Items listed in a dataset
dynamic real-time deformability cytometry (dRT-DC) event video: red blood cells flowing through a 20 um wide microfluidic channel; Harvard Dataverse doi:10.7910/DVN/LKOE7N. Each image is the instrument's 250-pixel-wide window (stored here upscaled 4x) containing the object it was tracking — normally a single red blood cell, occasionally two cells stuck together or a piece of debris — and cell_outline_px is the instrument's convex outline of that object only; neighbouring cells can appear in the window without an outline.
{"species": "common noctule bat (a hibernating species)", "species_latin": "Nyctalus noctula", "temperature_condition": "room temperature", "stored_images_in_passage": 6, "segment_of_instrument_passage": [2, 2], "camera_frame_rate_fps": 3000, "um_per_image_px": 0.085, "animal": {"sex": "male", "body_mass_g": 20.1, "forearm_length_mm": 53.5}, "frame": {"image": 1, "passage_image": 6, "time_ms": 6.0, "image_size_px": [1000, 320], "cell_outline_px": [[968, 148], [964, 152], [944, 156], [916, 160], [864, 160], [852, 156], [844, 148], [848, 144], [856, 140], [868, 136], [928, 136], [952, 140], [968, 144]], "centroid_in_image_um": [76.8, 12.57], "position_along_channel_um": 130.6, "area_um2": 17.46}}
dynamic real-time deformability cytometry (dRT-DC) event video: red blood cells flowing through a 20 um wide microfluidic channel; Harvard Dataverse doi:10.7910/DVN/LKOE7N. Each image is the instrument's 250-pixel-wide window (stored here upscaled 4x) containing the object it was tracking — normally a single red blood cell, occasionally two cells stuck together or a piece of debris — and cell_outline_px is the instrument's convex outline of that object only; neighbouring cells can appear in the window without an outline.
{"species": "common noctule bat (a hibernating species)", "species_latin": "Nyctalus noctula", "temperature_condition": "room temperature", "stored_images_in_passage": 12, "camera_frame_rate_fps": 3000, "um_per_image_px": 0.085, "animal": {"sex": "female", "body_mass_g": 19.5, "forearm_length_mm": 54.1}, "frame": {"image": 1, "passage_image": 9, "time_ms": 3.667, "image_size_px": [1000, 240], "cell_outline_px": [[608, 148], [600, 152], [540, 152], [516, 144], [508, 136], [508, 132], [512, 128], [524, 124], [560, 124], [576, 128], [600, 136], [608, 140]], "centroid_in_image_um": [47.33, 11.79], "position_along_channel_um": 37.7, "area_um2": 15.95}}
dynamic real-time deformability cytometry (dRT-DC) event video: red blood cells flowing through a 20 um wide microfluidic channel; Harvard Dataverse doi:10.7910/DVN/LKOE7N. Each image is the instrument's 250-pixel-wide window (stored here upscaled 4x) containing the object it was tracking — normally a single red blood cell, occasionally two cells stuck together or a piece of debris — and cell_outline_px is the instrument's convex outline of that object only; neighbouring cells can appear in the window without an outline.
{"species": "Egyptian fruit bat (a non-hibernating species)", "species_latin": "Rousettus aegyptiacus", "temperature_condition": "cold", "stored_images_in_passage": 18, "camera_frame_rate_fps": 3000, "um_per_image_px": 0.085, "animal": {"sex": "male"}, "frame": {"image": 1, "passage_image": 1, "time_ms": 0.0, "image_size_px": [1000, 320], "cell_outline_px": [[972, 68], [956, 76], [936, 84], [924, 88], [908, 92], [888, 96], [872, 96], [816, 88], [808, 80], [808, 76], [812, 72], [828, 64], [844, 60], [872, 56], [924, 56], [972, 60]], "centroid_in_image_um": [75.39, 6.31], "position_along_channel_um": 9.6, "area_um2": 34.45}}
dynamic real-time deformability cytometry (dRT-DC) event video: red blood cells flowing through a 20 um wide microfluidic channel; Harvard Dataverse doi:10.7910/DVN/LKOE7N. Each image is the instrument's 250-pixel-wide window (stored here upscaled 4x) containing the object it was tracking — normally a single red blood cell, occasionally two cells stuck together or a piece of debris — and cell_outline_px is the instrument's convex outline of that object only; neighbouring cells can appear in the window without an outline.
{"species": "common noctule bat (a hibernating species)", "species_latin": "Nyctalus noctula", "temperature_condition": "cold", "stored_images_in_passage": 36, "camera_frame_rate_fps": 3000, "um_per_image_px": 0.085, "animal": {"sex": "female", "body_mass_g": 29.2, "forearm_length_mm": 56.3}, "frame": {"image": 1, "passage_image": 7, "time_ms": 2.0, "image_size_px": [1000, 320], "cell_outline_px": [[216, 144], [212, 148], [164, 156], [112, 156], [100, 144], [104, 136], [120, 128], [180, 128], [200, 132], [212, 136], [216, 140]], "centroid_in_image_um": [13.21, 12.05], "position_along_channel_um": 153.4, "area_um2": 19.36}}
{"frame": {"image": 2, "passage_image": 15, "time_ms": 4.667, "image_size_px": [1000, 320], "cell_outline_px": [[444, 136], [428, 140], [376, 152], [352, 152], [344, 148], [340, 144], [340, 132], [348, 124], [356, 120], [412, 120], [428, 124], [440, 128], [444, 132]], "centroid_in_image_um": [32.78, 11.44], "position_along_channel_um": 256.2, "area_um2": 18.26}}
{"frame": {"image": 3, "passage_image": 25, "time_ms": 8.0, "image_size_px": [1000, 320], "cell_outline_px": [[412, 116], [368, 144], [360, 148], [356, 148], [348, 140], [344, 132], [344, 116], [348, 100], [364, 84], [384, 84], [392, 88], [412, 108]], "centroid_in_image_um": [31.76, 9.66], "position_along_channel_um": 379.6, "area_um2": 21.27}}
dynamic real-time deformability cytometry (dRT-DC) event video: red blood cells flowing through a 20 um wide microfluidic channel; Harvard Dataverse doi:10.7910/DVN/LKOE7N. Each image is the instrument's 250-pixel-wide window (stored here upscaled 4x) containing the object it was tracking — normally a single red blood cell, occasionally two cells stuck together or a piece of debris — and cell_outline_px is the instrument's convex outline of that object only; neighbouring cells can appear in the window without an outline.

Your instructions :: Set down all of the entries exactly, please.

Answer to this problem ::
dynamic real-time deformability cytometry (dRT-DC) event video: red blood cells flowing through a 20 um wide microfluidic channel; Harvard Dataverse doi:10.7910/DVN/LKOE7N. Each image is the instrument's 250-pixel-wide window (stored here upscaled 4x) containing the object it was tracking — normally a single red blood cell, occasionally two cells stuck together or a piece of debris — and cell_outline_px is the instrument's convex outline of that object only; neighbouring cells can appear in the window without an outline.
{"species": "common noctule bat (a hibernating species)", "species_latin": "Nyctalus noctula", "temperature_condition": "room temperature", "stored_images_in_passage": 6, "segment_of_instrument_passage": [2, 2], "camera_frame_rate_fps": 3000, "um_per_image_px": 0.085, "animal": {"sex": "male", "body_mass_g": 20.1, "forearm_length_mm": 53.5}, "frame": {"image": 1, "passage_image": 6, "time_ms": 6.0, "image_size_px": [1000, 320], "cell_outline_px": [[968, 148], [964, 152], [944, 156], [916, 160], [864, 160], [852, 156], [844, 148], [848, 144], [856, 140], [868, 136], [928, 136], [952, 140], [968, 144]], "centroid_in_image_um": [76.8, 12.57], "position_along_channel_um": 130.6, "area_um2": 17.46}}
dynamic real-time deformability cytometry (dRT-DC) event video: red blood cells flowing through a 20 um wide microfluidic channel; Harvard Dataverse doi:10.7910/DVN/LKOE7N. Each image is the instrument's 250-pixel-wide window (stored here upscaled 4x) containing the object it was tracking — normally a single red blood cell, occasionally two cells stuck together or a piece of debris — and cell_outline_px is the instrument's convex outline of that object only; neighbouring cells can appear in the window without an outline.
{"species": "common noctule bat (a hibernating species)", "species_latin": "Nyctalus noctula", "temperature_condition": "room temperature", "stored_images_in_passage": 12, "camera_frame_rate_fps": 3000, "um_per_image_px": 0.085, "animal": {"sex": "female", "body_mass_g": 19.5, "forearm_length_mm": 54.1}, "frame": {"image": 1, "passage_image": 9, "time_ms": 3.667, "image_size_px": [1000, 240], "cell_outline_px": [[608, 148], [600, 152], [540, 152], [516, 144], [508, 136], [508, 132], [512, 128], [524, 124], [560, 124], [576, 128], [600, 136], [608, 140]], "centroid_in_image_um": [47.33, 11.79], "position_along_channel_um": 37.7, "area_um2": 15.95}}
dynamic real-time deformability cytometry (dRT-DC) event video: red blood cells flowing through a 20 um wide microfluidic channel; Harvard Dataverse doi:10.7910/DVN/LKOE7N. Each image is the instrument's 250-pixel-wide window (stored here upscaled 4x) containing the object it was tracking — normally a single red blood cell, occasionally two cells stuck together or a piece of debris — and cell_outline_px is the instrument's convex outline of that object only; neighbouring cells can appear in the window without an outline.
{"species": "Egyptian fruit bat (a non-hibernating species)", "species_latin": "Rousettus aegyptiacus", "temperature_condition": "cold", "stored_images_in_passage": 18, "camera_frame_rate_fps": 3000, "um_per_image_px": 0.085, "animal": {"sex": "male"}, "frame": {"image": 1, "passage_image": 1, "time_ms": 0.0, "image_size_px": [1000, 320], "cell_outline_px": [[972, 68], [956, 76], [936, 84], [924, 88], [908, 92], [888, 96], [872, 96], [816, 88], [808, 80], [808, 76], [812, 72], [828, 64], [844, 60], [872, 56], [924, 56], [972, 60]], "centroid_in_image_um": [75.39, 6.31], "position_along_channel_um": 9.6, "area_um2": 34.45}}
dynamic real-time deformability cytometry (dRT-DC) event video: red blood cells flowing through a 20 um wide microfluidic channel; Harvard Dataverse doi:10.7910/DVN/LKOE7N. Each image is the instrument's 250-pixel-wide window (stored here upscaled 4x) containing the object it was tracking — normally a single red blood cell, occasionally two cells stuck together or a piece of debris — and cell_outline_px is the instrument's convex outline of that object only; neighbouring cells can appear in the window without an outline.
{"species": "common noctule bat (a hibernating species)", "species_latin": "Nyctalus noctula", "temperature_condition": "cold", "stored_images_in_passage": 36, "camera_frame_rate_fps": 3000, "um_per_image_px": 0.085, "animal": {"sex": "female", "body_mass_g": 29.2, "forearm_length_mm": 56.3}, "frame": {"image": 1, "passage_image": 7, "time_ms": 2.0, "image_size_px": [1000, 320], "cell_outline_px": [[216, 144], [212, 148], [164, 156], [112, 156], [100, 144], [104, 136], [120, 128], [180, 128], [200, 132], [212, 136], [216, 140]], "centroid_in_image_um": [13.21, 12.05], "position_along_channel_um": 153.4, "area_um2": 19.36}}
{"frame": {"image": 2, "passage_image": 15, "time_ms": 4.667, "image_size_px": [1000, 320], "cell_outline_px": [[444, 136], [428, 140], [376, 152], [352, 152], [344, 148], [340, 144], [340, 132], [348, 124], [356, 120], [412, 120], [428, 124], [440, 128], [444, 132]], "centroid_in_image_um": [32.78, 11.44], "position_along_channel_um": 256.2, "area_um2": 18.26}}
{"frame": {"image": 3, "passage_image": 25, "time_ms": 8.0, "image_size_px": [1000, 320], "cell_outline_px": [[412, 116], [368, 144], [360, 148], [356, 148], [348, 140], [344, 132], [344, 116], [348, 100], [364, 84], [384, 84], [392, 88], [412, 108]], "centroid_in_image_um": [31.76, 9.66], "position_along_channel_um": 379.6, "area_um2": 21.27}}
dynamic real-time deformability cytometry (dRT-DC) event video: red blood cells flowing through a 20 um wide microfluidic channel; Harvard Dataverse doi:10.7910/DVN/LKOE7N. Each image is the instrument's 250-pixel-wide window (stored here upscaled 4x) containing the object it was tracking — normally a single red blood cell, occasionally two cells stuck together or a piece of debris — and cell_outline_px is the instrument's convex outline of that object only; neighbouring cells can appear in the window without an outline.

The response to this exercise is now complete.